Generate Your API Credentials
- Log in to your JustCall account as an Admin.
- Navigate to Settings → API & Webhooks.
- Click Generate API Key.
- Copy both the API Key and API Secret immediately — the secret is shown only once.
If you lose your secret, revoke the existing key and generate a new pair.
Authenticate Requests
Pass your credentials in the Authorization header as a colon-separated pair:
curl -X GET "https://api.justcall.io/v2/calls" \
-H "Authorization: {api_key}:{api_secret}" \
-H "Content-Type: application/json"
Example: Verify Your Credentials
curl -X GET "https://api.justcall.io/v2/account" \
-H "Authorization: abc123def456:sec789xyz000" \
-H "Content-Type: application/json"
A successful response returns your account details:
{
"status": "success",
"data": {
"account_id": 12345,
"email": "admin@yourcompany.com",
"plan": "Pro"
}
}
An invalid key returns 401 Unauthorized:
{
"status": "error",
"message": "Invalid API key or secret."
}
Token Refresh
JustCall API credentials do not expire automatically. To rotate your credentials:
- Go to Settings → API & Webhooks.
- Click Revoke next to your current key.
- Click Generate API Key to create a new pair.
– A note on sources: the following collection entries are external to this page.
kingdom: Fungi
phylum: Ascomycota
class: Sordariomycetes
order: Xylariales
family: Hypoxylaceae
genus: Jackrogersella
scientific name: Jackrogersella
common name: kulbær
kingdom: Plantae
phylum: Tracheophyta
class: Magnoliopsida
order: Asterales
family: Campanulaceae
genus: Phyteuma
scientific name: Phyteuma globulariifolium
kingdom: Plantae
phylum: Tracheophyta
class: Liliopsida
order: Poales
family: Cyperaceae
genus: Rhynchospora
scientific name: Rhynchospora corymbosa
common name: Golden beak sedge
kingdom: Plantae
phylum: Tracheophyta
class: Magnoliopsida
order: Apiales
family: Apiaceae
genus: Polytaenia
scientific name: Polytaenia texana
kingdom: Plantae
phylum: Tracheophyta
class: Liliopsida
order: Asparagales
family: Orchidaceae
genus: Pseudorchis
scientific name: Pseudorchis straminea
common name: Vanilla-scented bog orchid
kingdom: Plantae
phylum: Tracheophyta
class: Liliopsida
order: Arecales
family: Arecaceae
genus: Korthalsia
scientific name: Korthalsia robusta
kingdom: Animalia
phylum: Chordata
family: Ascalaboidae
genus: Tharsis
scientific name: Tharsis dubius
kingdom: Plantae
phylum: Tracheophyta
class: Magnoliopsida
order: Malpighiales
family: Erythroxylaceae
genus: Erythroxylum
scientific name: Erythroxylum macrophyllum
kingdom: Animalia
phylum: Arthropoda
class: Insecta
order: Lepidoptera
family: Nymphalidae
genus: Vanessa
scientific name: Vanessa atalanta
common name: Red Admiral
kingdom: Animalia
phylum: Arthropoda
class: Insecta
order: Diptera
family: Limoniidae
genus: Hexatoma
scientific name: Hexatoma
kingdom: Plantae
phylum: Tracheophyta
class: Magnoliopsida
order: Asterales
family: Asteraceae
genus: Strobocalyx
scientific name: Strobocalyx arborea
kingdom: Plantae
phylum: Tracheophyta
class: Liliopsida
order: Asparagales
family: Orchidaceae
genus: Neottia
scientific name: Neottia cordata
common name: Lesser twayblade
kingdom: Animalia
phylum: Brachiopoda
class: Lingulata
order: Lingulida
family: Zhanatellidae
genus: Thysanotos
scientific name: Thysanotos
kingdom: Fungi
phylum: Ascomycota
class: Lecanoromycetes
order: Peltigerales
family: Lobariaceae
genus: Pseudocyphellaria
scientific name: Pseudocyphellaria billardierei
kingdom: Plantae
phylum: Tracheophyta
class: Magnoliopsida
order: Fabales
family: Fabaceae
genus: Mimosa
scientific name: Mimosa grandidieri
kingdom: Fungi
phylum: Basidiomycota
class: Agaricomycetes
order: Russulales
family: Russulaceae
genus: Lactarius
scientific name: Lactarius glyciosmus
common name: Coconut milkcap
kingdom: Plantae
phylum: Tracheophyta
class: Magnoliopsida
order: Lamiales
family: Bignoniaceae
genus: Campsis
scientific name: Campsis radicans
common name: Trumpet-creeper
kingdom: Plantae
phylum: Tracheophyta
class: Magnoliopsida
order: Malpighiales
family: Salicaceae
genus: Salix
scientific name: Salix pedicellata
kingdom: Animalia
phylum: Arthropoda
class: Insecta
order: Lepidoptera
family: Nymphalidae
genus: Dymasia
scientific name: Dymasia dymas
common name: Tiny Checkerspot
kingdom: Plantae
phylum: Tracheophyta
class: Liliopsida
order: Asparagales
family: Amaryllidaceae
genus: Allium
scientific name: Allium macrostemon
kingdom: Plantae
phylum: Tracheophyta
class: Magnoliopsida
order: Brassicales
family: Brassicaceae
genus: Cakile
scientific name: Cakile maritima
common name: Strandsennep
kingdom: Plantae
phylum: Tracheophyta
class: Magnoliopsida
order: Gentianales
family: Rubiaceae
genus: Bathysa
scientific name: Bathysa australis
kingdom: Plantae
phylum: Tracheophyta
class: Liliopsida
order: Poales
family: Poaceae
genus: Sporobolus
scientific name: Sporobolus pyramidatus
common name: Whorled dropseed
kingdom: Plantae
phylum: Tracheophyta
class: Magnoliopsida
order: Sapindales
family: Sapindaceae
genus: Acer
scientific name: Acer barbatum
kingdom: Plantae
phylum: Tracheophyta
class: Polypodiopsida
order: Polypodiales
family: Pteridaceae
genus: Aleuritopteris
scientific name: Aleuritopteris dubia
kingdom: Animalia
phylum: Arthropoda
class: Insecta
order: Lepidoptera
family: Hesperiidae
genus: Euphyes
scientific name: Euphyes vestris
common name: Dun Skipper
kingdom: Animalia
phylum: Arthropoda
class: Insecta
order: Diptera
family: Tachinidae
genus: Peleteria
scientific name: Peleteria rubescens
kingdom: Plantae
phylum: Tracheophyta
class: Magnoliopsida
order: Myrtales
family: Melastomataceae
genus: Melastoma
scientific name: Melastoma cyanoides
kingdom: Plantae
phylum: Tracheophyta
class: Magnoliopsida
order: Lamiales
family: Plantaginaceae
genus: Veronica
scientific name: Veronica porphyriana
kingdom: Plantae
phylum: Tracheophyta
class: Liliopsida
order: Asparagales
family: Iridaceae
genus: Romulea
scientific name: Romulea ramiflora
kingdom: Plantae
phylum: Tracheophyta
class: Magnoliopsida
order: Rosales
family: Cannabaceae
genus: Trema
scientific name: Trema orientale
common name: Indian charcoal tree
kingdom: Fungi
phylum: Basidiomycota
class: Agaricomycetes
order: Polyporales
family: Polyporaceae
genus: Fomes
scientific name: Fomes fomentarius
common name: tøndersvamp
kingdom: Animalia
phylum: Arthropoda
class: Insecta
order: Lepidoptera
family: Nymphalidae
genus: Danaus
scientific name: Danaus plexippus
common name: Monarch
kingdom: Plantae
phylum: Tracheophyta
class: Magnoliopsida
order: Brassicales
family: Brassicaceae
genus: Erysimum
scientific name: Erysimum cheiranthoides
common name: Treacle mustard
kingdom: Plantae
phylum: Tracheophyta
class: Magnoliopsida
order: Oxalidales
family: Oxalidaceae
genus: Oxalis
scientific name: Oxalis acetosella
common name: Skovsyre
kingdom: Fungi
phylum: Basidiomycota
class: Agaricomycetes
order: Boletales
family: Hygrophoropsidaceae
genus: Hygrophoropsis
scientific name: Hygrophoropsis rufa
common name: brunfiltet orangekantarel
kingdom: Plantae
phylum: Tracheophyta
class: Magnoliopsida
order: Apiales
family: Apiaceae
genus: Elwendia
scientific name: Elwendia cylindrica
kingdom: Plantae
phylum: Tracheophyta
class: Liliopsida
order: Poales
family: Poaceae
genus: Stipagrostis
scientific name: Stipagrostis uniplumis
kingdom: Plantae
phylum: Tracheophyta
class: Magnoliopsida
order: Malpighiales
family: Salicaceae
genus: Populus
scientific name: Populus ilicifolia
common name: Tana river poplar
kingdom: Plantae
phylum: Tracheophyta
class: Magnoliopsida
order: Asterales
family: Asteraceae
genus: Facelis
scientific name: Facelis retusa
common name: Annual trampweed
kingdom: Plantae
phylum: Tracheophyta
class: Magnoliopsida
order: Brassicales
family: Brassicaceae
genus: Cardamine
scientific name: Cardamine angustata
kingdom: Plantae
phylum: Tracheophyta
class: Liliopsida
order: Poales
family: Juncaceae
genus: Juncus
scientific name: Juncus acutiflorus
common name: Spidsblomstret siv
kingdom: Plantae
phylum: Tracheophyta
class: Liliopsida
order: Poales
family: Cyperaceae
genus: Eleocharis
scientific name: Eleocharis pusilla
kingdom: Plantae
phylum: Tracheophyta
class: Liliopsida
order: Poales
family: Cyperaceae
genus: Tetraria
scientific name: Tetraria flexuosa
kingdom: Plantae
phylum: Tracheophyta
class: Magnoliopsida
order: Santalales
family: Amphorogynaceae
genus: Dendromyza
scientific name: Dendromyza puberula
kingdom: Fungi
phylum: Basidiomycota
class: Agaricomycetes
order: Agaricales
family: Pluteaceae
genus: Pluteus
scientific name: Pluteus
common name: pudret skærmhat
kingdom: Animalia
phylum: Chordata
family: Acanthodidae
- Update your integration with the new credentials before the old key stops working.
Plan your rotation during a maintenance window so your integration does not experience downtime.
Security Best Practices
| Practice | Why it matters |
|---|---|
| Store credentials in environment variables, never in source code | Prevents accidental exposure in version control |
| Use server-side requests only | Embedding keys in client-side JavaScript exposes them to anyone viewing page source |
| Restrict API key access to specific IPs (if supported by your plan) | Limits the blast radius if credentials leak |
| Rotate keys quarterly | Reduces the window of exposure for compromised credentials |
| Monitor API usage in Settings → API & Webhooks | Detects unexpected spikes that may indicate unauthorized use |
| Revoke unused keys immediately | Eliminates unnecessary attack surface |
Troubleshooting
401 Unauthorized — Double-check that you are sending both the API key and secret, separated by a colon, in the Authorization header. Confirm there are no trailing spaces.
403 Forbidden — Your account plan may not include API access, or the endpoint requires Admin-level credentials. Contact support if you believe this is an error.